Available data ▸

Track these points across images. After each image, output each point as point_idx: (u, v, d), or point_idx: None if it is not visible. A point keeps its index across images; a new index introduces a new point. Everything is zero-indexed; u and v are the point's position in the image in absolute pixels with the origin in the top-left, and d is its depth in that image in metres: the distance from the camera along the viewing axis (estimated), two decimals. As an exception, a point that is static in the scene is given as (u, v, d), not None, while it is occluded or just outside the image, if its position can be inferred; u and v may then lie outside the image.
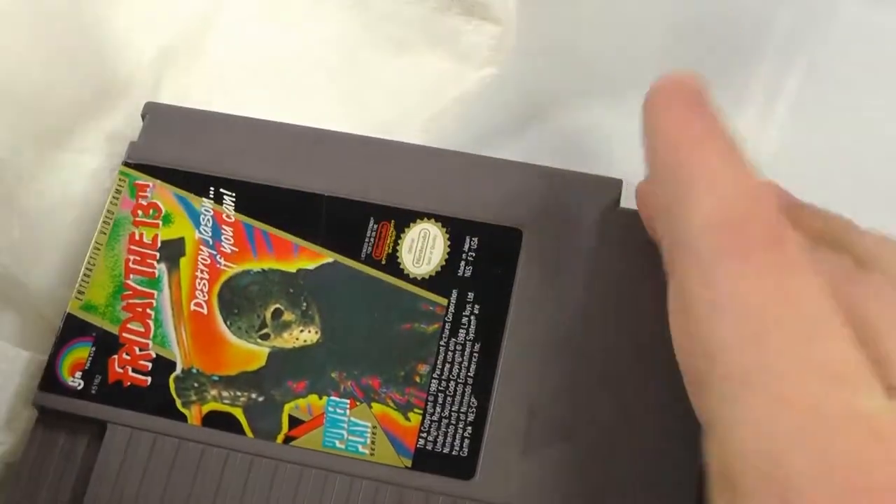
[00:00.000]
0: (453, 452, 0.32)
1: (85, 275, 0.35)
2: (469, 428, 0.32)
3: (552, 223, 0.34)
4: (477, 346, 0.33)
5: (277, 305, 0.34)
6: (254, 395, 0.33)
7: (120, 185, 0.36)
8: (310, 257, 0.34)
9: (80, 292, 0.34)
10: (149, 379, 0.33)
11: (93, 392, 0.33)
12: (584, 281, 0.33)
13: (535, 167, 0.35)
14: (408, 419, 0.32)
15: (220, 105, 0.37)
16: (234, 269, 0.35)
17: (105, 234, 0.35)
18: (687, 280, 0.24)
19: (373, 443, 0.32)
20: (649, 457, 0.31)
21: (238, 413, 0.33)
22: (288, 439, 0.32)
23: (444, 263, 0.34)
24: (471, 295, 0.33)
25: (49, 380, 0.33)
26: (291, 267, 0.34)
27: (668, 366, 0.31)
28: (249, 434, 0.32)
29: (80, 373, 0.33)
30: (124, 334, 0.34)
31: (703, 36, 0.41)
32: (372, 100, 0.39)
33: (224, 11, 0.40)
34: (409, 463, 0.32)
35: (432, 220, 0.35)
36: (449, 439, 0.32)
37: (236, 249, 0.35)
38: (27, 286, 0.36)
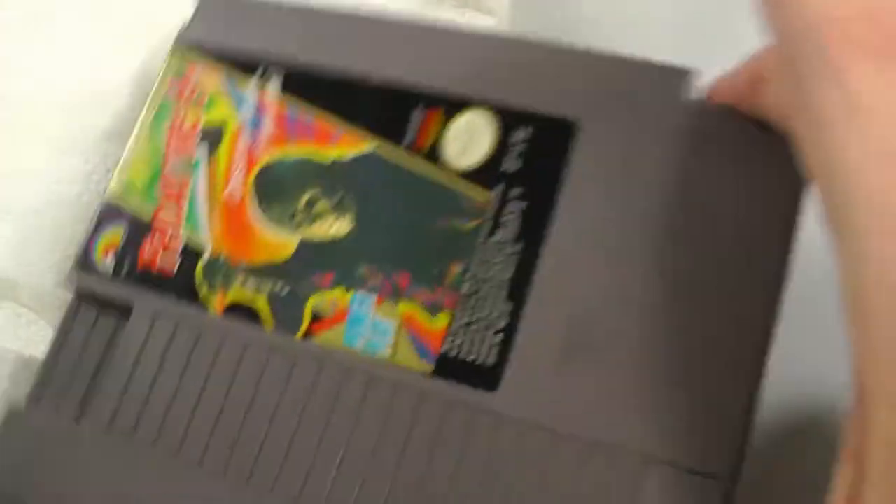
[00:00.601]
0: (478, 361, 0.29)
1: (127, 158, 0.34)
2: (499, 335, 0.30)
3: (611, 115, 0.32)
4: (517, 248, 0.30)
5: (312, 194, 0.33)
6: (278, 287, 0.32)
7: (168, 68, 0.35)
8: (350, 144, 0.33)
9: (120, 176, 0.34)
10: (177, 265, 0.33)
11: (122, 275, 0.33)
12: (642, 182, 0.30)
13: (594, 54, 0.33)
14: (435, 321, 0.30)
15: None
16: (271, 155, 0.34)
17: (150, 117, 0.35)
18: (816, 88, 0.22)
19: (395, 343, 0.30)
20: (694, 395, 0.28)
21: (261, 304, 0.32)
22: (308, 334, 0.31)
23: (491, 155, 0.32)
24: (516, 191, 0.31)
25: (83, 260, 0.34)
26: (330, 154, 0.33)
27: (733, 287, 0.28)
28: (269, 327, 0.31)
29: (113, 255, 0.34)
30: (157, 219, 0.34)
31: (702, 34, 0.40)
32: None
33: None
34: (430, 368, 0.30)
35: (482, 108, 0.32)
36: (476, 346, 0.30)
37: (276, 135, 0.34)
38: (23, 286, 0.37)
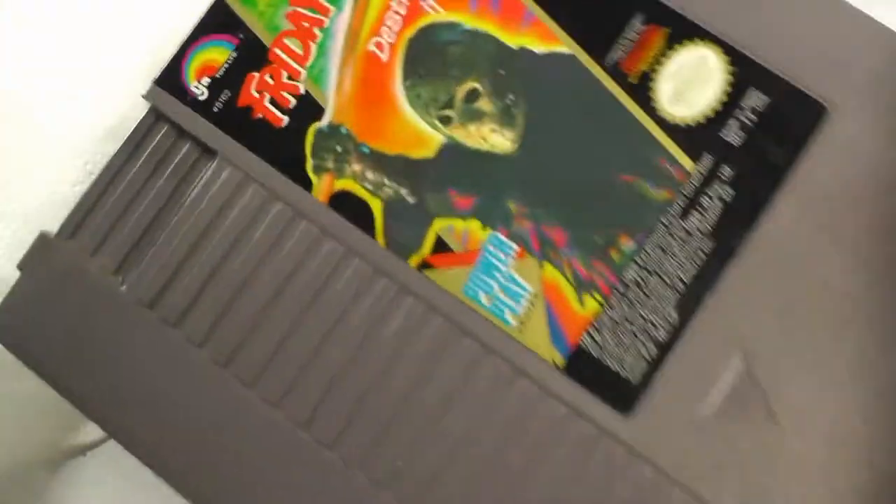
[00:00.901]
0: (620, 372, 0.24)
1: (256, -47, 0.27)
2: (653, 348, 0.24)
3: (873, 114, 0.24)
4: (708, 245, 0.24)
5: (477, 85, 0.26)
6: (404, 191, 0.26)
7: None
8: (541, 37, 0.26)
9: (242, -26, 0.27)
10: (286, 119, 0.27)
11: (214, 109, 0.27)
12: (887, 210, 0.24)
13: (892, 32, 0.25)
14: (581, 303, 0.25)
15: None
16: (440, 15, 0.27)
17: None
18: None
19: (527, 314, 0.25)
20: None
21: (376, 207, 0.26)
22: (424, 266, 0.25)
23: (711, 114, 0.25)
24: (728, 171, 0.25)
25: (169, 76, 0.28)
26: (514, 40, 0.26)
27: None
28: (380, 240, 0.26)
29: (209, 80, 0.27)
30: (276, 50, 0.27)
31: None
32: None
33: None
34: (561, 361, 0.25)
35: (718, 48, 0.25)
36: (622, 352, 0.24)
37: None
38: None
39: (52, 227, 0.30)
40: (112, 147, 0.34)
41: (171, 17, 0.36)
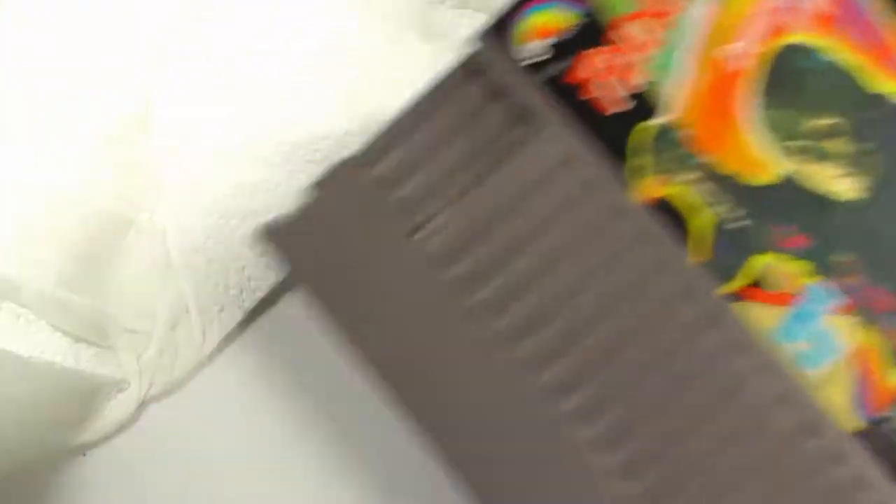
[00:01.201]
0: None
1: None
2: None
3: None
4: None
5: (839, 122, 0.24)
6: (732, 214, 0.24)
7: None
8: None
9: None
10: (616, 108, 0.25)
11: (542, 77, 0.25)
12: None
13: None
14: (892, 374, 0.23)
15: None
16: (807, 36, 0.25)
17: None
18: None
19: (832, 373, 0.24)
20: None
21: (699, 223, 0.25)
22: (735, 297, 0.24)
23: None
24: None
25: (497, 29, 0.26)
26: (882, 84, 0.24)
27: None
28: (695, 258, 0.24)
29: (542, 44, 0.25)
30: (618, 31, 0.25)
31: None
32: (366, 94, 0.36)
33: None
34: (858, 428, 0.23)
35: None
36: (926, 435, 0.23)
37: (825, 13, 0.25)
38: (24, 287, 0.34)
39: (52, 226, 0.32)
40: (113, 148, 0.36)
41: (172, 17, 0.37)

How to complete this task ▸ From the opening line of the entries above to the line that holds "19: (373, 443, 0.32)", inclusive, reproduce each line exactly and omit any picture.

Response to this task ▸
Track these points across images. After each image, output each point as point_idx: (u, v, d), or point_idx: None if it is not visible. A point keeps its index across images; a new index introduces a new point. Everything is zero-indexed; u and v are the point's position in the image in absolute pixels with the origin in the top-left, and d is its depth in that image in metres: the distance from the camera along the viewing axis (estimated), two decimals. As an exception, a point that is static in the scene is given as (u, v, d), not None, while it is occluded or just outside the image, if its position can be inferred; u and v may then lie outside the image.
[00:00.000]
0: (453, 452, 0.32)
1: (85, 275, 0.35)
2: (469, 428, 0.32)
3: (552, 223, 0.34)
4: (477, 346, 0.33)
5: (277, 305, 0.34)
6: (254, 395, 0.33)
7: (120, 185, 0.36)
8: (310, 257, 0.34)
9: (80, 292, 0.34)
10: (149, 379, 0.33)
11: (93, 392, 0.33)
12: (584, 281, 0.33)
13: (535, 167, 0.35)
14: (408, 419, 0.32)
15: (220, 105, 0.37)
16: (234, 269, 0.35)
17: (105, 234, 0.35)
18: (687, 280, 0.24)
19: (373, 443, 0.32)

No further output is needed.